> WHAT NEEDS TO BE DONE
Could you filter the records below down to the lines that include the word "element"?

INFORMATION below:

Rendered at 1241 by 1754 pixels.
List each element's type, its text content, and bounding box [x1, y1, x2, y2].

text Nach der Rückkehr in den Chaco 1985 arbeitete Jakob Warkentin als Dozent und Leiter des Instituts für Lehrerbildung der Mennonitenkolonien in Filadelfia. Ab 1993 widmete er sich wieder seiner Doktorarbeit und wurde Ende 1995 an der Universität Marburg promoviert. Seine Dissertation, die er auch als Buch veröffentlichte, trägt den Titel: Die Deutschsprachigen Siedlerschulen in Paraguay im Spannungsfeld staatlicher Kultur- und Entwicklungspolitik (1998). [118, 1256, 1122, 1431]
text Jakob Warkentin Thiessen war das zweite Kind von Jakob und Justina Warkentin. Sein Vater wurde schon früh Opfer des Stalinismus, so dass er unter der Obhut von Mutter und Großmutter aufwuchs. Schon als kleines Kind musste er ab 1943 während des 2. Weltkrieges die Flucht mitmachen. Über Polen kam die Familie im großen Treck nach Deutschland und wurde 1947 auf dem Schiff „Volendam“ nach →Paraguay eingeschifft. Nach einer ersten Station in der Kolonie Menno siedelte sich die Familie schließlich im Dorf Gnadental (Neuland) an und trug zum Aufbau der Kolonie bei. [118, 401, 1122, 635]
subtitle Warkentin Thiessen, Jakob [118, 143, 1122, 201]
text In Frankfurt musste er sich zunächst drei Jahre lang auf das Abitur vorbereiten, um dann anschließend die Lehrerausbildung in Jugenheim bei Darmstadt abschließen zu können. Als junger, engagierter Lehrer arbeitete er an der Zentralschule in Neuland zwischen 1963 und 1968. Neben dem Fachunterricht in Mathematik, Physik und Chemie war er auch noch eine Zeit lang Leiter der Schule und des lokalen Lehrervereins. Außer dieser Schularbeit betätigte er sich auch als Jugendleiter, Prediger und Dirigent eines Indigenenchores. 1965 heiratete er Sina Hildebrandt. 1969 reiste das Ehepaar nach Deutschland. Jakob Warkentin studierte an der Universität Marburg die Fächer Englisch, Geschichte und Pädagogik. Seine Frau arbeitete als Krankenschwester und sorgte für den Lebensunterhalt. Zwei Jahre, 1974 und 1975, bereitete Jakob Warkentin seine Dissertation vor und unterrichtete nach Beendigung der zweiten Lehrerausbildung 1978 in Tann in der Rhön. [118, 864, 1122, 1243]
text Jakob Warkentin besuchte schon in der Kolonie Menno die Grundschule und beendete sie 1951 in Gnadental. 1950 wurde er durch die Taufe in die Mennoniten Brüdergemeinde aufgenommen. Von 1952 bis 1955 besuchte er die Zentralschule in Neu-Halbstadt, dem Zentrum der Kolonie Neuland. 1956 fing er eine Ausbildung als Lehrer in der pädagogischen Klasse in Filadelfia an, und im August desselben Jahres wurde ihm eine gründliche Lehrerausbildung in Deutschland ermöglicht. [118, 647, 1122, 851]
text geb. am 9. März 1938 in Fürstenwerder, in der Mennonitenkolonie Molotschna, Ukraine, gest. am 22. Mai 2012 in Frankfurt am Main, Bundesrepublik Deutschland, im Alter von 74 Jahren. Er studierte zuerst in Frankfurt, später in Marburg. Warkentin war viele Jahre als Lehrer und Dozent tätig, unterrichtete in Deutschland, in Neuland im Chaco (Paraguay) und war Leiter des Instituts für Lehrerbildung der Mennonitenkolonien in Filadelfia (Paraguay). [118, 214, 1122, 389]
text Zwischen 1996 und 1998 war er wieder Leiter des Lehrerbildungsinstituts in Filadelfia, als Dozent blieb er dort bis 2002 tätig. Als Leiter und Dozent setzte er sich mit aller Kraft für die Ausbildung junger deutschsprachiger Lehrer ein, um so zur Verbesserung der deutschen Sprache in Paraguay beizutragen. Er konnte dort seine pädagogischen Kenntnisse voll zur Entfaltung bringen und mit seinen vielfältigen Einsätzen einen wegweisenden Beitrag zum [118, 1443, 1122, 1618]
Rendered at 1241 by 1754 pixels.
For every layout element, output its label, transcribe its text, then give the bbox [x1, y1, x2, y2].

End of INFORMATION.

> ANSWER TO THE EXERCISE
List each element's type, its text content, and bounding box [x1, y1, x2, y2].
For every layout element, output its label, transcribe its text, then give the bbox [x1, y1, x2, y2].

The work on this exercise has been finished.